昭和二〇年(一九四五)に入ると、前年から始まった本土空襲は激しさを増し、三月一〇日の東京空襲のあとは地方都市の空襲も多くなって、戦争は終末へ近づいていた。
一九年一〇月末に松根油採取が閣議決定された。栃木県は海軍の飛行機、船舶用の松根油を分担し、海軍技術部員や兵が多数派遣されてきた。しかし、作業は手作業で、能率は上がらず、最初に出荷したドラム缶が海軍基地に到着した時は終戦になっていたという。
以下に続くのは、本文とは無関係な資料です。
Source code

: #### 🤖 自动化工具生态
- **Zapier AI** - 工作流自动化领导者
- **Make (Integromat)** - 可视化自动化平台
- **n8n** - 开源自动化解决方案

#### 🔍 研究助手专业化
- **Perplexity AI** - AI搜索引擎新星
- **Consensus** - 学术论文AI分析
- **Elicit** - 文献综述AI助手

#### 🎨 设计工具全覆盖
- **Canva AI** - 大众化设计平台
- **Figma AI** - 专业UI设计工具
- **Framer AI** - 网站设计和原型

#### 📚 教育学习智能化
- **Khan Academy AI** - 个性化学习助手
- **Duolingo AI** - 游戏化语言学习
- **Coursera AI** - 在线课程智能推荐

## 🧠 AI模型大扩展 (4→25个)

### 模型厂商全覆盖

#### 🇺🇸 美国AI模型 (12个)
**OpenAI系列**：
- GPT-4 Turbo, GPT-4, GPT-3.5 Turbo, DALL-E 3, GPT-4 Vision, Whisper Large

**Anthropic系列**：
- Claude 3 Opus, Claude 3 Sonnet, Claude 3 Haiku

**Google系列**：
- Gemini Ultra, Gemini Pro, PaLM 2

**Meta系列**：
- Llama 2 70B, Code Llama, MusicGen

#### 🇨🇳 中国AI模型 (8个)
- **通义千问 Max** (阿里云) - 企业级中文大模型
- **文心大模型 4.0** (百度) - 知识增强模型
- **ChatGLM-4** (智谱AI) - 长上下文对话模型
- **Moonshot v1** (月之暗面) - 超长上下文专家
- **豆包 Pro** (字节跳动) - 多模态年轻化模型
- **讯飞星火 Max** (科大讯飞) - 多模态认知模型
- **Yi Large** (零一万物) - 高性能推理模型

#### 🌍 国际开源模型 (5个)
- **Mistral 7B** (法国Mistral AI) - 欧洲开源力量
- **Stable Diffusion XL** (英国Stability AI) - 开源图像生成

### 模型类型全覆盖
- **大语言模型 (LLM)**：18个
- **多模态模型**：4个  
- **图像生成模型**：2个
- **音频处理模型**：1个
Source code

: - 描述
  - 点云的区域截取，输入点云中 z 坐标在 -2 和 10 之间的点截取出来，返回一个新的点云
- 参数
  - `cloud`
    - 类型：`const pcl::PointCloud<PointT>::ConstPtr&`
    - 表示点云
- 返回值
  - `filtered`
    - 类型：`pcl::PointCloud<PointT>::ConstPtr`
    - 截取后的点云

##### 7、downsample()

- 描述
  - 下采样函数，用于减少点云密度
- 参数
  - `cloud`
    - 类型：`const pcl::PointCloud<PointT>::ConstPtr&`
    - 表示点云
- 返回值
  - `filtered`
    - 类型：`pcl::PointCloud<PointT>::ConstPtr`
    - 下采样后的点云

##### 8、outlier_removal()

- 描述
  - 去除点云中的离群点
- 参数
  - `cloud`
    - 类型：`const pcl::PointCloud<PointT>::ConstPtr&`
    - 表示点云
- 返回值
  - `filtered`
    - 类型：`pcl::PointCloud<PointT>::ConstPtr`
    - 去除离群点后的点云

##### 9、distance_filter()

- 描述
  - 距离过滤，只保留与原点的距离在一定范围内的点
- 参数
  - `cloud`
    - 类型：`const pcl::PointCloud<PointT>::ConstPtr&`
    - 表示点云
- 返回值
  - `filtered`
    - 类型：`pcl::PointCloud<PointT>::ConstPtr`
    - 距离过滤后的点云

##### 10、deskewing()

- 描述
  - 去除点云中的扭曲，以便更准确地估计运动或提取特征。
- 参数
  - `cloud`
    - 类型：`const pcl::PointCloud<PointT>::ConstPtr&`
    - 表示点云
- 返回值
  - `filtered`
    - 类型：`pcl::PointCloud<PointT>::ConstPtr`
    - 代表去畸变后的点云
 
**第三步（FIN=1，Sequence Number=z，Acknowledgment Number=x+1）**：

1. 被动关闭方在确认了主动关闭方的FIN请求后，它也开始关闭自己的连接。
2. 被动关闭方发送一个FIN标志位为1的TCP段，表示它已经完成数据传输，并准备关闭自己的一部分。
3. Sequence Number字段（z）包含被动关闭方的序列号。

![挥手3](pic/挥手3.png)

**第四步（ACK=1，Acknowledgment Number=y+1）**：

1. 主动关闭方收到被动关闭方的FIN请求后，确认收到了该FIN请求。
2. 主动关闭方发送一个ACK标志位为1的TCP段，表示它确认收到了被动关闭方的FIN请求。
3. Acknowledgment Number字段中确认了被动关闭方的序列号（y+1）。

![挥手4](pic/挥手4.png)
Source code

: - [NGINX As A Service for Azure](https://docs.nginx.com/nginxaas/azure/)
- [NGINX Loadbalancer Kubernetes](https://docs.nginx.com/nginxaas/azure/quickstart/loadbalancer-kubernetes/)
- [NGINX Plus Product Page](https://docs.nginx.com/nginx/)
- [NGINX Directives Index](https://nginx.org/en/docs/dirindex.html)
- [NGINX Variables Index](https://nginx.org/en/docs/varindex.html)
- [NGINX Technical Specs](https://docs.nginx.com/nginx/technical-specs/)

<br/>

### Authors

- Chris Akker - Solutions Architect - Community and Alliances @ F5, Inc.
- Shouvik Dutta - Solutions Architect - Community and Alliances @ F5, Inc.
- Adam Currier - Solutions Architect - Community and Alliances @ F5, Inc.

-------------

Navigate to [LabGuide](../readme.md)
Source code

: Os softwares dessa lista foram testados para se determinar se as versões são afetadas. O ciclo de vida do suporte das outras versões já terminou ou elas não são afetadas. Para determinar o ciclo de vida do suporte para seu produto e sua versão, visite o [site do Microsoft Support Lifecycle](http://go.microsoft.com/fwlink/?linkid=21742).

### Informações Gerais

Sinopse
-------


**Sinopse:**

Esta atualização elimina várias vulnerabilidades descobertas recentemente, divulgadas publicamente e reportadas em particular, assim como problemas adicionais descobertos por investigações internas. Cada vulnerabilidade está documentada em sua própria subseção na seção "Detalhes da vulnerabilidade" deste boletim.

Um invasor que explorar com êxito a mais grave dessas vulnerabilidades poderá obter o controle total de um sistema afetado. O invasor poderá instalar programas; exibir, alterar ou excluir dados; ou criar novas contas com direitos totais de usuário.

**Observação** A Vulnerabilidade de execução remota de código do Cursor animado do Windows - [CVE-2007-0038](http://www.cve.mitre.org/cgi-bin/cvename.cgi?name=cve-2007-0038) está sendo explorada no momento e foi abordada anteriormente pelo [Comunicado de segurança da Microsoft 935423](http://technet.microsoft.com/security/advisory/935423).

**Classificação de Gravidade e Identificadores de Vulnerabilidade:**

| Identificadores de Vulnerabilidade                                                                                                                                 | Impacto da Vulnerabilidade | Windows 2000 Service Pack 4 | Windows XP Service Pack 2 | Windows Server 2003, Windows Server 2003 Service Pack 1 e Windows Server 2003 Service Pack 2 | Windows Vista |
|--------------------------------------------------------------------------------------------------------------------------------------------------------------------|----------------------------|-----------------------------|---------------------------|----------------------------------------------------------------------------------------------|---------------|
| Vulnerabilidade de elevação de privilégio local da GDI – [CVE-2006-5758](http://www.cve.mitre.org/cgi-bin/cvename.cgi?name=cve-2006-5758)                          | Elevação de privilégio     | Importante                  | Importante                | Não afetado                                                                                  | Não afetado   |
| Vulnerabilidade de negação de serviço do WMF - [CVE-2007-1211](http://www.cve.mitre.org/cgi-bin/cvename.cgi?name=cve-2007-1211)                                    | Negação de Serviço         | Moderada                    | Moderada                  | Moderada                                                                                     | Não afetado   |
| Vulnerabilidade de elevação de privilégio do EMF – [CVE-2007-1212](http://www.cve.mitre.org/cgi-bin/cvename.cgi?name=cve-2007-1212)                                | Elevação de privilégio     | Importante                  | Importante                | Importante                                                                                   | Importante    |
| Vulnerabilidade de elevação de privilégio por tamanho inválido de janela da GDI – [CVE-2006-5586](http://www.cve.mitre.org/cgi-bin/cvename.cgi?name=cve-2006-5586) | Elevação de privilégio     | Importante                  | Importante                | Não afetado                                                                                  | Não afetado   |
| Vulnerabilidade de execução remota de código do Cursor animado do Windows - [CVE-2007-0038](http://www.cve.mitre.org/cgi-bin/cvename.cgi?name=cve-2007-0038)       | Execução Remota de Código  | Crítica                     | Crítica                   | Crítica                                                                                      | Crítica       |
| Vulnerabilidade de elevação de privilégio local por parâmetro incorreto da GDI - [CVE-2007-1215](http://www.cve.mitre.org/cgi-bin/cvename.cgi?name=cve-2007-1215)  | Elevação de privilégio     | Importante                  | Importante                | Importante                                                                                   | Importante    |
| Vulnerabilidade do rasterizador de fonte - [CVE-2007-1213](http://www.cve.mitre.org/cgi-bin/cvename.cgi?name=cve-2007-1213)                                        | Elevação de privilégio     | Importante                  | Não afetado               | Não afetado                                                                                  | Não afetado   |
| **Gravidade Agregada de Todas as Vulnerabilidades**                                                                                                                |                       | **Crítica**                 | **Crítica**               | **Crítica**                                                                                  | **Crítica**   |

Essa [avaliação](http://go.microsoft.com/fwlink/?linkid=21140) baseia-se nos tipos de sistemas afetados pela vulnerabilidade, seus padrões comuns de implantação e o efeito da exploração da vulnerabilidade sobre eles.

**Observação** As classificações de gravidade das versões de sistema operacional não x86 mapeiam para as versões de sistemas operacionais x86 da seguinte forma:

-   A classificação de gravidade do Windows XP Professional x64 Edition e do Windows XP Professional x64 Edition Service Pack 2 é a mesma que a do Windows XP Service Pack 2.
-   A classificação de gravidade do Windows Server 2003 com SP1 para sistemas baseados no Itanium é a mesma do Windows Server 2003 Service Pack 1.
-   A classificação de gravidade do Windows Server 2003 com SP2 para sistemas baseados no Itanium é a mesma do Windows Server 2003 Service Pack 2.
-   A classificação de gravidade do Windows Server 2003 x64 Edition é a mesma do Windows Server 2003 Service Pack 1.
最後まで徹底抗戦を叫ぶ政府のもと、農村地帯では食糧増産の掛け声の中、増産計画が次々につくられ、男手の少ない村民の上に覆いかぶさっていた。二〇年六月に出された「食糧増産学徒開墾動員要領」では地域別学徒隊(国民学校高等科)、青年学校学徒隊、中等学校学徒隊で県全体で一、三〇〇町歩を開墾し秋麦、馬鈴薯、蕎麦を作るよう指示している。阿久津村四五町歩、熟田村二九町歩、北高根沢村八〇町歩が割当てだった(史料編Ⅲ・四九六頁)。さらに甘薯の収穫をふやすため現在植えてある物への肥料のやり方を緊急に指示している(史料編Ⅲ・四九九頁)が、これからはいずれも机上プランに終っていた。同年の「麦類及馬鈴薯供出要項」は麦類の供出時期を八月一五日までとしているのが象徴的であるが、割当分供出を督励する項では
供出数量確保はあくまで部落責任とし、隠匿、不正取引の防止に対しては厳重なる措置を講じ、悪質者、供出忌避者は断乎制裁を加え、反戦者として措置すること
とややヒステリックなほど割当完遂を強調している。こうした状況は、空襲による都市工業と交通機関の破壊、肥料や農耕具不足による田畑の荒廃を考えると、もはや、戦争を支える「銃後」は崩壊していたことを示していた。